Communication begins with the first notice of an incident having occurred. Hopefully this is due to a page or automated response for critical issues. There should be a record that an incident occurred along with all relevant details: who, what, when, where, why, and how.
The fact that an incident has occurred should be visible and communicated to interested parties.
Following root cause analysis, any changes that need to be made to address an issue should be clearly documented and associated with the incident documentation.
Every incident must have a clear owner. The owner is responsible for triage, data collection, and documenting what occurred. Ownership may transfer once data collection makes root cause discovery possible.
The organization must hold the owner accountable for navigating an incident through its lifecycle. Incidents must not fall through the cracks and fail to be investigated.
Root Cause Analysis
Once sufficient data has been collected and attached to an incident, the process of root cause analysis can begin. The most important result of this effort is to provide demonstrable proof of the cause of an issue.
Too often I have seen incidents where a user saw Event X was occurring, they took Action Y, and this solved the incident. Root Cause Analysis requires that we provide evidence that Event X was actually occurring and that taking Action Y directly led to the resolution of the incident. This ties back to the Communication point where we document these findings for future reference.
Operational incidents take priority over other work until the root cause can be identified. This is why ownership is critical so it is clear who owns this effort.
Recurring operational incidents should be prioritized over other work. Recurring issues are a scourge because they lead to alert fatigue and reduce confidence in systems.
Moving Toward Operational Excellence
At Backstop, we have a weekly meeting where we review production incidents that have occurred and discuss upcoming maintenance items to be performed. One of the ways we can improve is in our communication. The level of detail that gets recorded as a result of an incident is highly variable depending upon the person that gets paged, the type of incident, what time they were paged, how many times they have been paged that day, etc. Sometimes incidents occur that do not get logged.
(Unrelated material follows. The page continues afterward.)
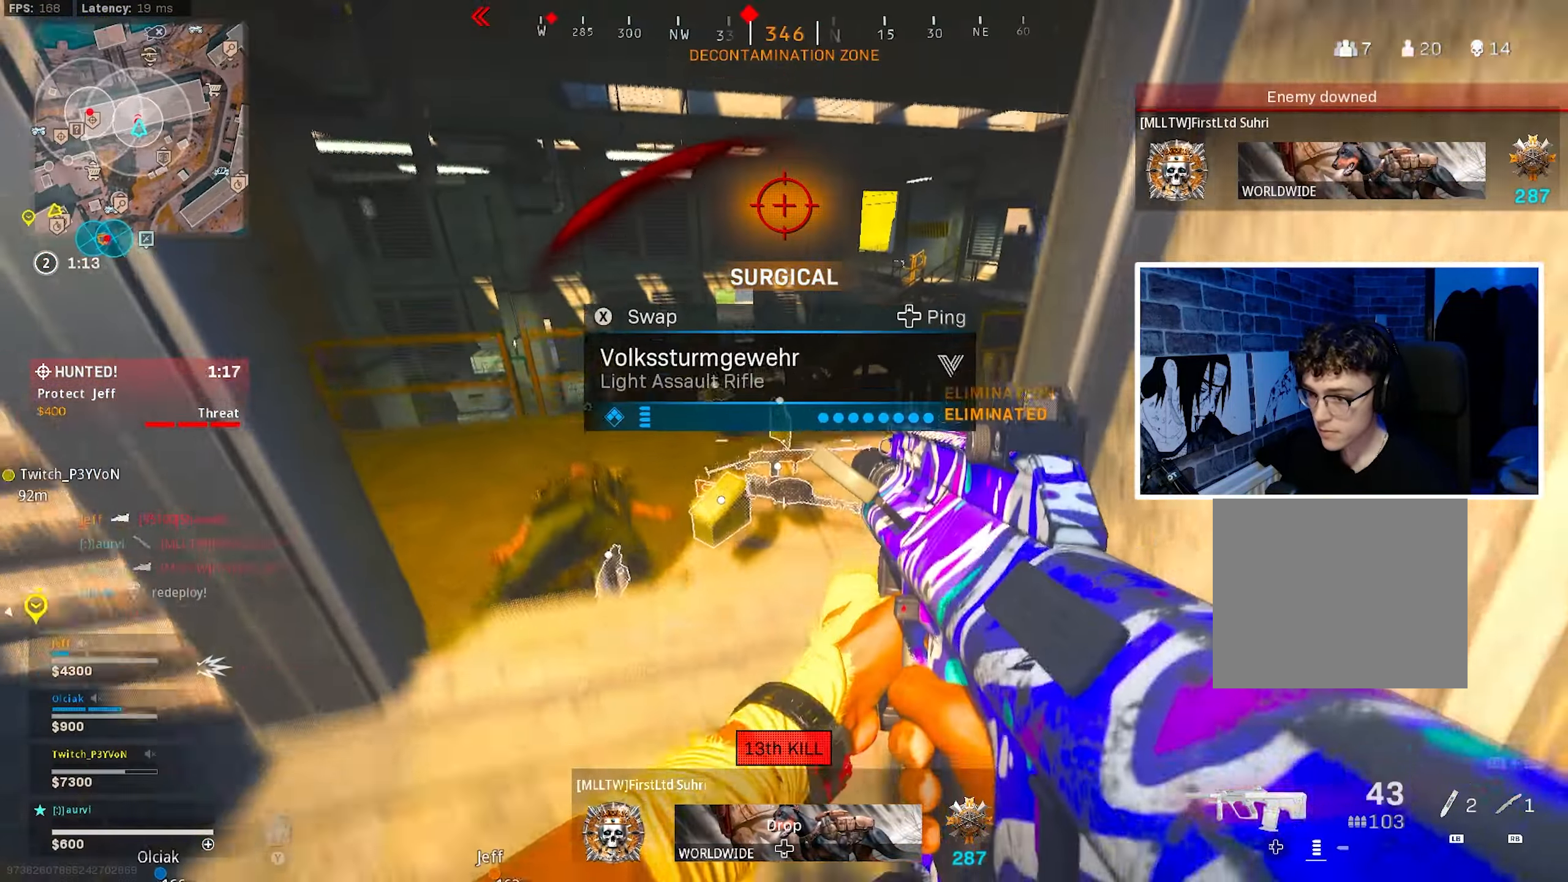
{"buttons": ["CROSS"], "left_stick": "center", "right_stick": "center", "events": [[67, "left_stick", "up"], [334, "CROSS", "down"], [434, "left_stick", "center"]]}
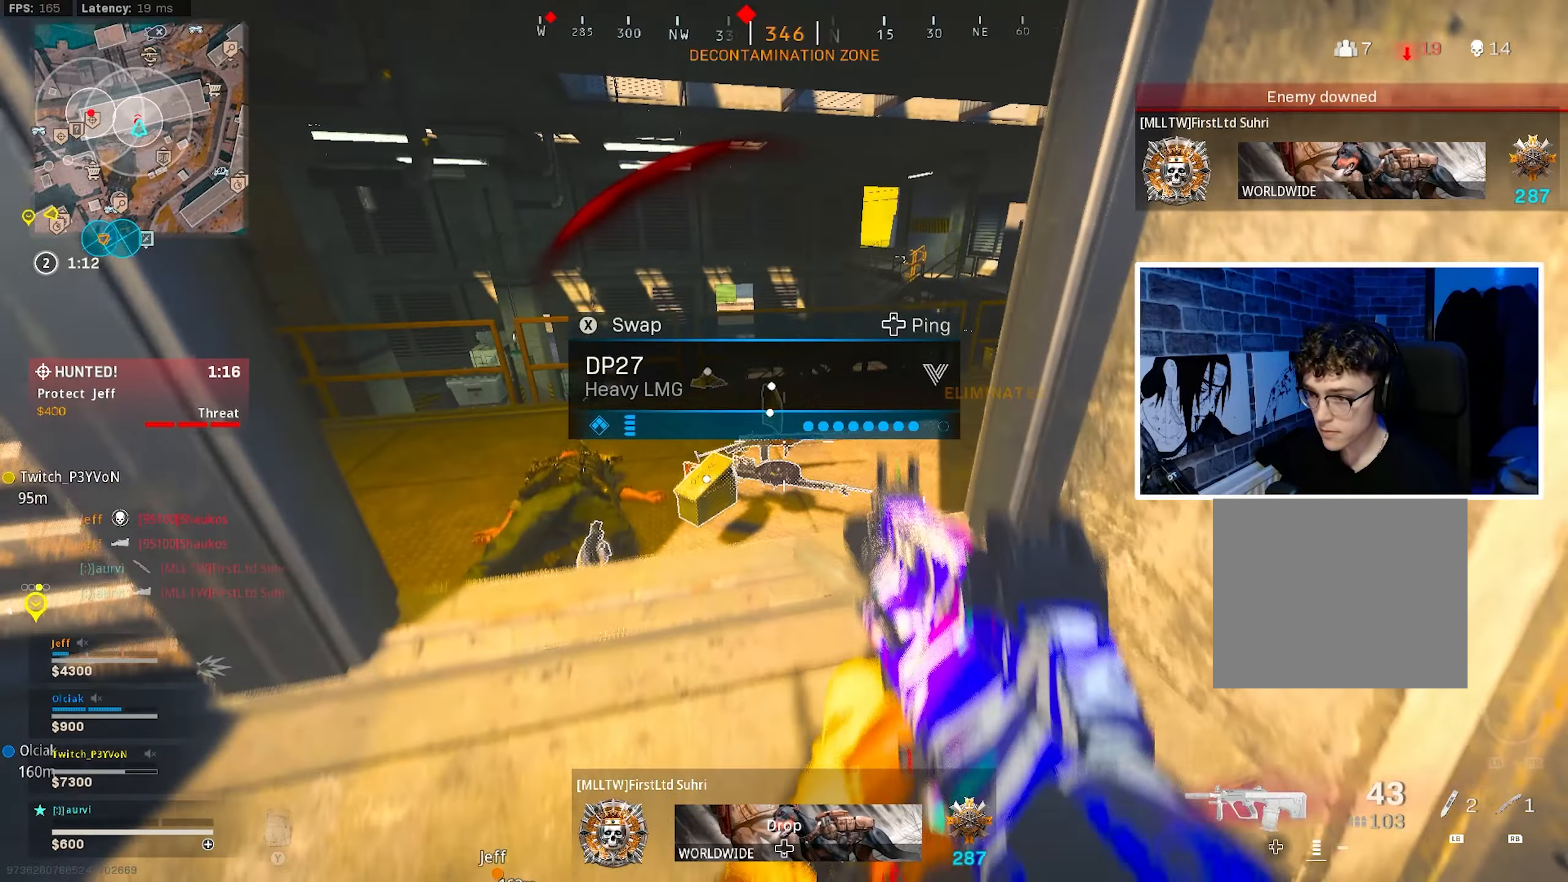
{"buttons": [], "left_stick": "up", "right_stick": "center", "events": [[17, "CROSS", "up"], [50, "left_stick", "up"], [350, "left_stick", "center"], [400, "left_stick", "up"]]}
Action items from the meeting get assigned, but there is no direct followup to ensure items have been addressed appropriately. Often times, the list of outstanding action items is not reviewed at all.
Ways to Improve
I authored an incident template that lists the details that should be recorded when an incident has occurred. I even wrote a small script to create this documentation based upon the template!
I have also started asking for process changes around the weekly discussion to ensure action items are not lost.
I try to be a voice pushing for root cause analysis when we do not know why an incident has occurred. I ask for details that may be missing on incidents to underscore how important it is to understand why an incident has occurred.